Loc: Puerto Queztal
Acc: Navy room
Dist: 0 km
The air condition is always a dangerous thing for me, especially as I stuffed all my clothes yesterday evening into the washing machine and kept nothing to cover my head and neck. A small towel tried to keep the cold breeze away as good as it goes, still this morning I wake with a thick and stiff neck. No problem, I am busy online already since five o’clock in the morning, and have my own breakfast and snacks in my room to get done what I need to do to keep my trip running, old and new sections.
In the early afternoon, I ask Rocio if we can get some drinking water, and a metal spoon I messed somehow up for my breakfast. That is all I need to add to my supplies. She comes with a new-looking American pickup truck with a friendly military driver, and we drive to town to the local Hyper-market. It is nice to combine my small shopping needs with a bit of a sight seeing tour!
In most streets, all looks to my eyes quite similar to Mexico. Maybe there are plenty more Tuc Tucs, the three-wheeled motorbike-taxis, and even more motor bikes than anywhere else, loaded sometimes with a whole family of four or even five. Cars are surely also there, but not as dominant as in other countries, and they are often parked in “car hotels”, guarded garages. The Hyper-market is also guarded, and the driver has to show some ID to get into the protected square with some other larger shops.
Otherwise, all businesses and services in most streets are done in one-room, garage-size basement shops by one person, rarely they are larger. I find this is quite typical for Latin America, and makes the special flair to me.
Back to the Navy base, I get an interesting sightseeing tour on their two-year old large supply ship, build in Colombia. I remember, in Columbia, their large supply ship were both on the Atlantic and on the Pacific old German ships the Columbians bought from us. This ship here looks very modern in all regards, I get a tour into every room, from the captain’s bedroom over the bridge to the engine room and kitchen. An amazing living space on the water!
On the area, the Navy proudly displays their catch of Narcotraffic vessels, many crazy-looking self-constructed semi-submarines which I already “admired” with the Navy in Columbia, also a remote-controlled drug tornado and endless simple open barges with unallowed loads. It looks like also the Navy of Guatemala is on the watch for the Narco-Traffic, coming mostly from Columbia with goal Mexico or the USA. Metal signs state the $$ value of drugs they confiscated. It is a lot!
Rocio also takes me to their private Navy beach, a “park” for socializing and barbecues. Young people seem to be exercising all day with soccer games, runs or regular parades. Life as a member of the Navy in Guatemala is not the worst to choose for life!

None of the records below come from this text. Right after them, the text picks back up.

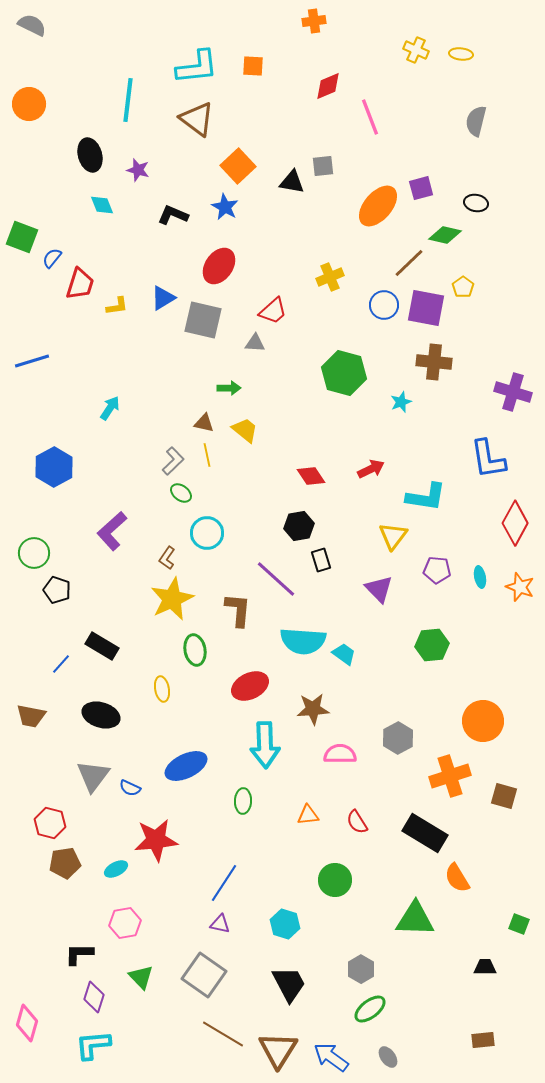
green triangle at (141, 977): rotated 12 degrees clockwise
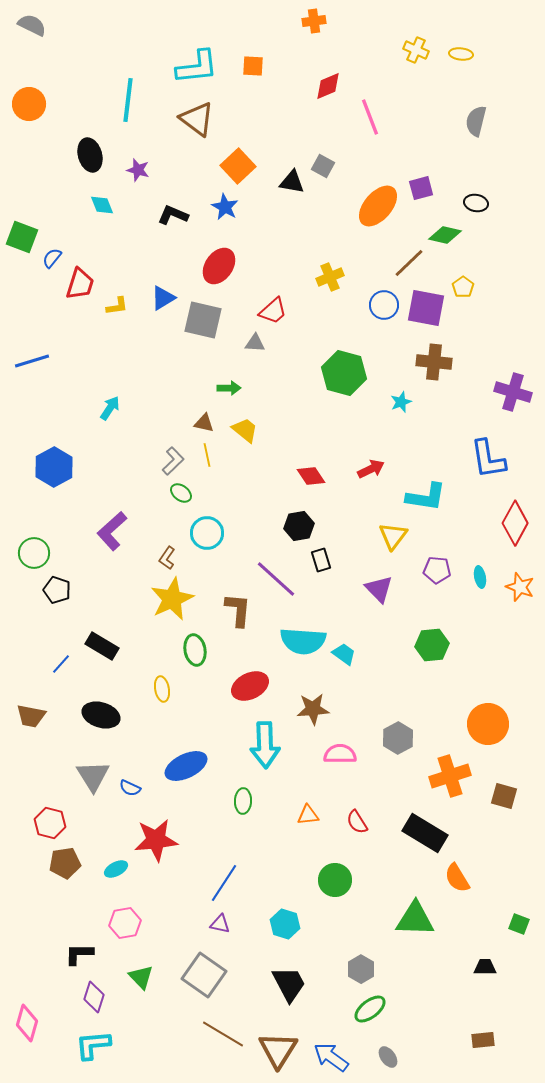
gray square at (323, 166): rotated 35 degrees clockwise
orange circle at (483, 721): moved 5 px right, 3 px down
gray triangle at (93, 776): rotated 9 degrees counterclockwise
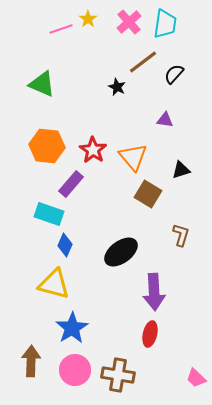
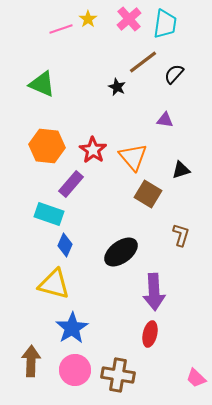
pink cross: moved 3 px up
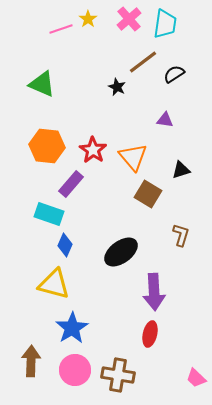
black semicircle: rotated 15 degrees clockwise
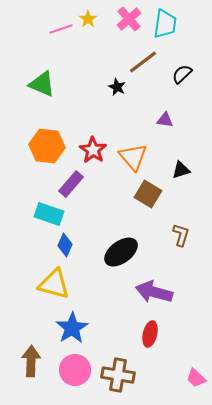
black semicircle: moved 8 px right; rotated 10 degrees counterclockwise
purple arrow: rotated 108 degrees clockwise
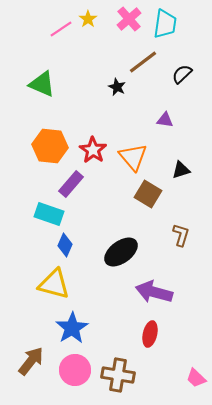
pink line: rotated 15 degrees counterclockwise
orange hexagon: moved 3 px right
brown arrow: rotated 36 degrees clockwise
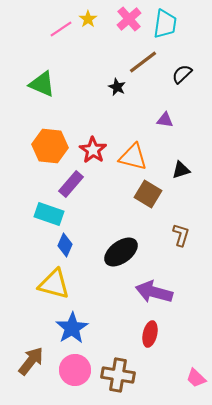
orange triangle: rotated 36 degrees counterclockwise
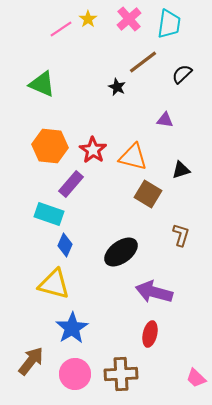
cyan trapezoid: moved 4 px right
pink circle: moved 4 px down
brown cross: moved 3 px right, 1 px up; rotated 12 degrees counterclockwise
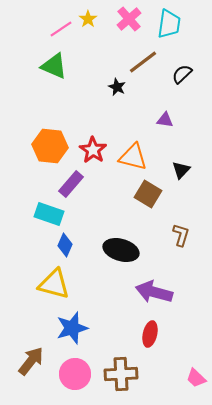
green triangle: moved 12 px right, 18 px up
black triangle: rotated 30 degrees counterclockwise
black ellipse: moved 2 px up; rotated 52 degrees clockwise
blue star: rotated 16 degrees clockwise
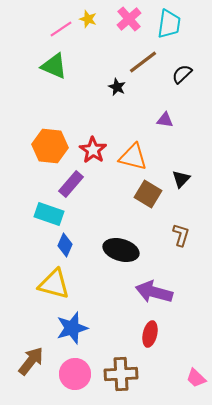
yellow star: rotated 18 degrees counterclockwise
black triangle: moved 9 px down
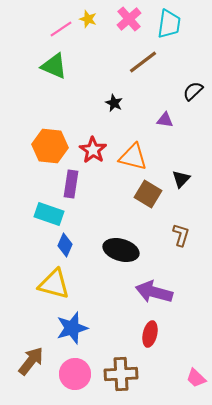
black semicircle: moved 11 px right, 17 px down
black star: moved 3 px left, 16 px down
purple rectangle: rotated 32 degrees counterclockwise
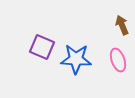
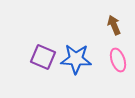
brown arrow: moved 8 px left
purple square: moved 1 px right, 10 px down
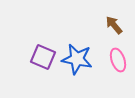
brown arrow: rotated 18 degrees counterclockwise
blue star: moved 1 px right; rotated 8 degrees clockwise
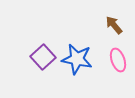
purple square: rotated 25 degrees clockwise
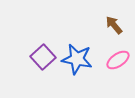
pink ellipse: rotated 75 degrees clockwise
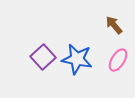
pink ellipse: rotated 25 degrees counterclockwise
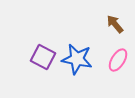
brown arrow: moved 1 px right, 1 px up
purple square: rotated 20 degrees counterclockwise
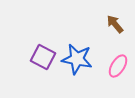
pink ellipse: moved 6 px down
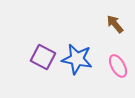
pink ellipse: rotated 60 degrees counterclockwise
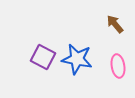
pink ellipse: rotated 20 degrees clockwise
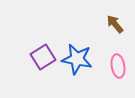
purple square: rotated 30 degrees clockwise
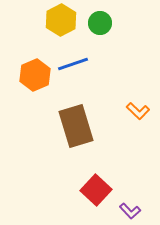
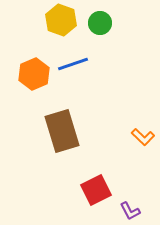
yellow hexagon: rotated 12 degrees counterclockwise
orange hexagon: moved 1 px left, 1 px up
orange L-shape: moved 5 px right, 26 px down
brown rectangle: moved 14 px left, 5 px down
red square: rotated 20 degrees clockwise
purple L-shape: rotated 15 degrees clockwise
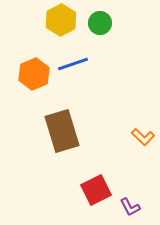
yellow hexagon: rotated 12 degrees clockwise
purple L-shape: moved 4 px up
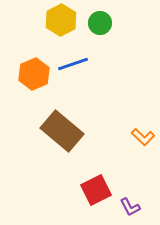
brown rectangle: rotated 33 degrees counterclockwise
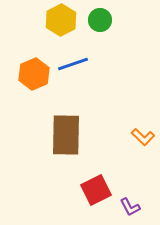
green circle: moved 3 px up
brown rectangle: moved 4 px right, 4 px down; rotated 51 degrees clockwise
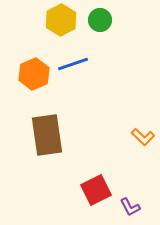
brown rectangle: moved 19 px left; rotated 9 degrees counterclockwise
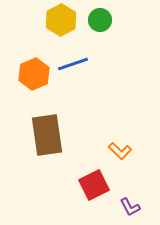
orange L-shape: moved 23 px left, 14 px down
red square: moved 2 px left, 5 px up
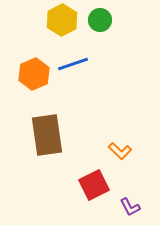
yellow hexagon: moved 1 px right
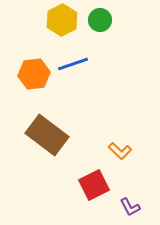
orange hexagon: rotated 16 degrees clockwise
brown rectangle: rotated 45 degrees counterclockwise
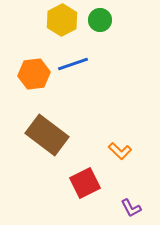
red square: moved 9 px left, 2 px up
purple L-shape: moved 1 px right, 1 px down
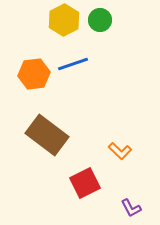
yellow hexagon: moved 2 px right
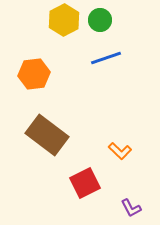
blue line: moved 33 px right, 6 px up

The Commander has once more time for a chat with me, thanks for the friendly reception in his office, which is decorated with endless souvenirs from friendships with other organizations. He presents me a golden medal from the Navy of Guatemala which will get an honorable display space in MY office! Thanks for hosting me so nicely and to look into my needs!
We consult an officer who might be able to tell us something about my planned inland paddle, but unfortunately, he des not know more than we could google. Rocio found an important note they warn some lengths of the canal is already gown over, and I better check the newer regular Google satellite images, not only my older downloaded ones or my chart. And yes, it does looks like some sections are green rather than water-color. Not sure if I could pass there with my kayak, and as there is no exit in between, I cancel this admittedly tempting idea to get almost to the border via this calm inland-canal system and say the surf good-bye for a while.
Late in the evening at already seven-thirty, Rocio asks for my passport which still needs the exit stamp. Oh, I better should have realized I only got the entry stamp yesterday evening, not both together! A friendly lady named Laura takes care of it in those late evening hours, and I get my passport back before bedtime. Thanks also for your lovely little presents, Laura! Unfortunately, the lovingly-made out of shells small boat would not survive the next weeks in my kayak, and I have to pass on this fragile friendly gift on to Rocio. A small Guatemala-bracelet I am able to keep.
All in all, Guatemala people were treating me so nicely all those last days, thanks! Two and a half more days, then I am already in El Salvador!